EXERCISE INSTRUCTIONS.
Continue the text on proving that the space of infinite sequences is infinite dimensional, starting after its last sentence.

TEXT EXCERPT.
# # # # #

Here's a really simple proof. Let $f\colon \mathbb{F}^{\infty}\rightarrow \mathbb{F}^{\infty}$ be given by $f(x_0,x_1,x_2,\ldots)=(x_1,x_2,\ldots)$. It's easy to see that $f$ is linear. Note that $\mbox{Im}\:f =\mathbb{F}^{\infty}$ but $\ker f=\{(x_0,0,0,\ldots)\mid x_0\in\mathbb{F}\}\cong\mathbb{F}$ and so we have a surjective linear map from a vector space to itself which is not injective. This is not possible for finite dimensional vector spaces by the rank nullity theorem and so $\mathbb{F}^{\infty}$ is infinite dimensional.


An indirect proof can be simpler than the one you sketch.

Suppose that $K^\infty$ (or $K^{\mathbb N}$ -- that doesn't matter here) has finite dimension $n$. We know already (I hope) that in a finite-dimensional vector space no linearly independent set can have more members than the dimension. But $\{\mathbf e_1,\mathbf e_2,\ldots,\mathbf e_n,\mathbf e_{n+1}\}$ is clearly a linearly independent set of size $n+1$, so $n$ can't have been the dimension after all.

# # # # #

GIVEN DATA.
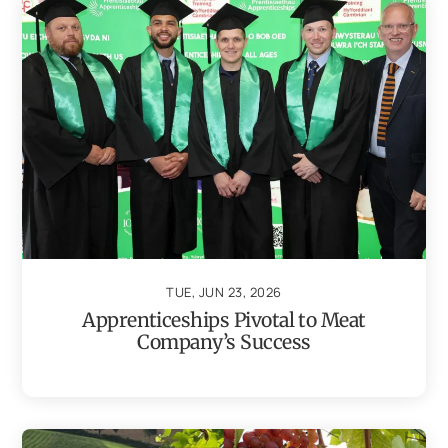
TUE, JUN 23, 2026
Apprenticeships Pivotal to Meat
Company’s Success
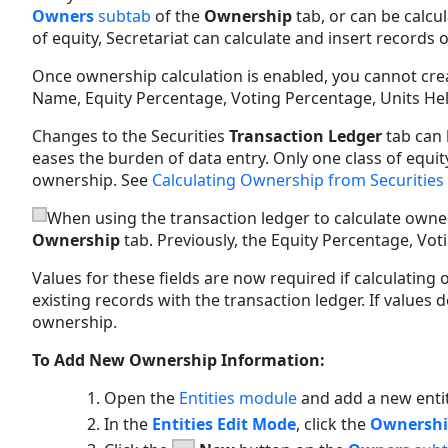
Owners
subtab
of the
Ownership
tab, or can be calcu
of equity, Secretariat can calculate and insert records 
Once ownership calculation is enabled, you cannot cre
Name, Equity Percentage, Voting Percentage, Units Held
Changes to the Securities
Transaction Ledger
tab can 
eases the burden of data entry. Only one class of equit
ownership. See
Calculating Ownership from Securities
When using the transaction ledger to calculate owne
Ownership
tab. Previously, the Equity Percentage, Vo
Values for these fields are now required if calculatin
existing records with the transaction ledger. If values d
ownership.
To Add New Ownership Information:
Open the
Entities module
and add a new enti
In the
Entities Edit Mode
, click the
Ownersh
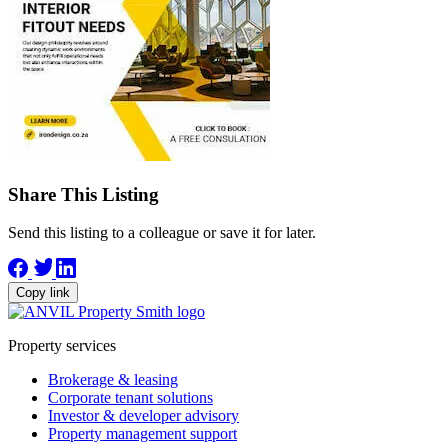
Share This Listing
Send this listing to a colleague or save it for later.
Copy link
Property services
Brokerage & leasing
Corporate tenant solutions
Investor & developer advisory
Property management support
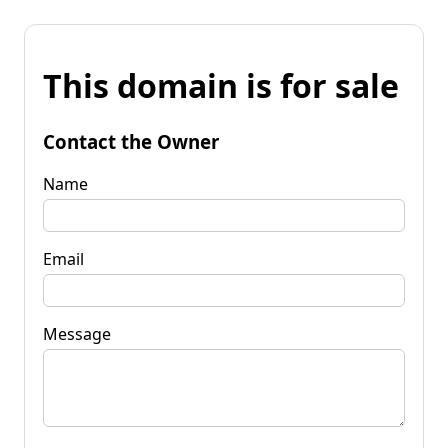
This domain is for sale
Contact the Owner
Name
Email
Message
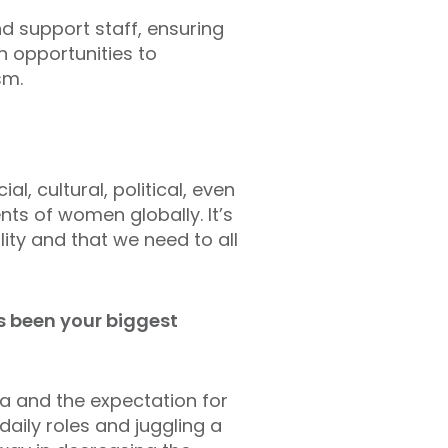
d support staff, ensuring
h opportunities to
sm.
, cultural, political, even
ts of women globally. It’s
ty and that we need to all
s been your biggest
ia and the expectation for
aily roles and juggling a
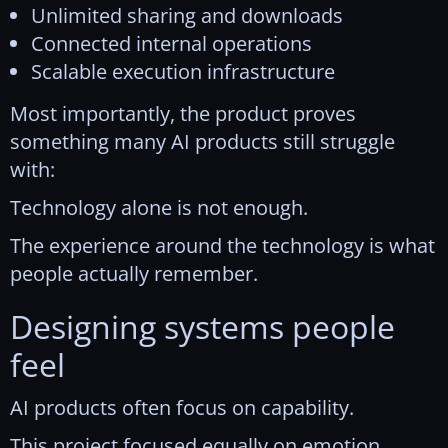
Unlimited sharing and downloads
Connected internal operations
Scalable execution infrastructure
Most importantly, the product proves
something many AI products still struggle
with:
Technology alone is not enough.
The experience around the technology is what
people actually remember.
Designing systems people
feel
AI products often focus on capability.
This project focused equally on emotion,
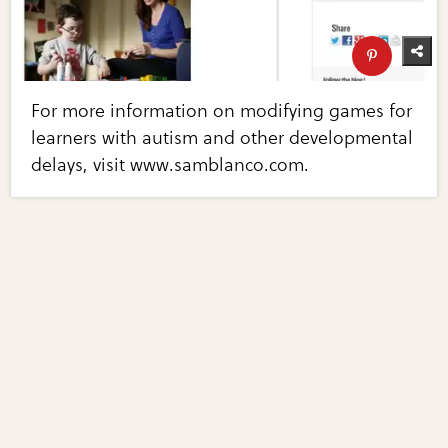
For more information on modifying games for
learners with autism and other developmental
delays, visit www.samblanco.com.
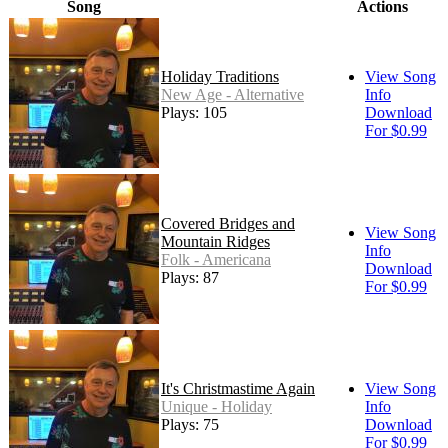
Song
Actions
Holiday Traditions
View Song
New Age - Alternative
Info
Plays: 105
Download
For $0.99
Covered Bridges and
View Song
Mountain Ridges
Info
Folk - Americana
Download
Plays: 87
For $0.99
It's Christmastime Again
View Song
Unique - Holiday
Info
Plays: 75
Download
For $0.99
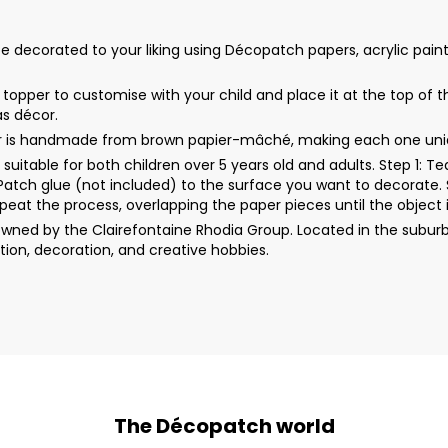
corated to your liking using Décopatch papers, acrylic paint, glit
per to customise with your child and place it at the top of the 
as décor.
er is handmade from brown papier-mâché, making each one uni
uitable for both children over 5 years old and adults. Step 1: 
rPatch glue (not included) to the surface you want to decorate. 
peat the process, overlapping the paper pieces until the object i
wned by the Clairefontaine Rhodia Group. Located in the suburb
ion, decoration, and creative hobbies.
The Décopatch world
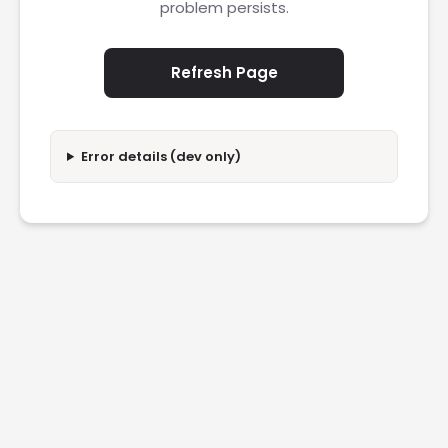
problem persists.
Refresh Page
Error details (dev only)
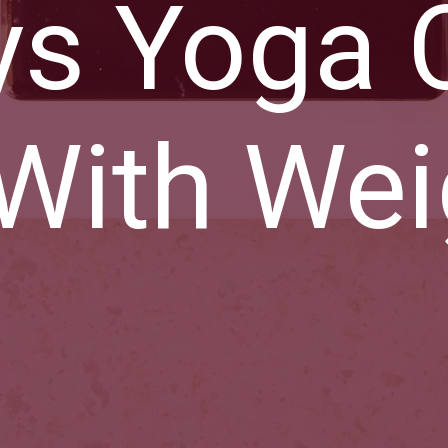
ys Yoga 
With Wei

# # # # #

RESULT OF THIS TASK.
In this post, I will prove a special case. $F^{\infty}=\{(x_n)_{n\in \Bbb{N}}| x_n\in F\}$. Let $K$ be a countable subfield of $F$. Proof of existence of such $K$: Characteristics of a field $F$ is either $0$ or prime. If characteristics of a field $F$ is $0$, then $F$ contains the field of rational numbers $\Bbb{Q}$. If characteristics of a field $F$ is prime say $p$, then $F$ contains the finite field $\Bbb{Z}_p$. Hence $\exists K\subseteq F$ such that $K$ is countable subfield of $F$. There is a “subtle” reason, why we use subfield instead of an arbitrary field. Usually scalar multiplication operation on $F^\infty$ is defined by $c\cdot (x_n)_{n\in \Bbb{N}}=(c\cdot x_n)_{n\in \Bbb{N}}$. If field is arbitrary, then $c\cdot x_n$ don’t make sense. It’s easy to check $(F^\infty, K,+,\cdot)$ is a vector space over field $K$.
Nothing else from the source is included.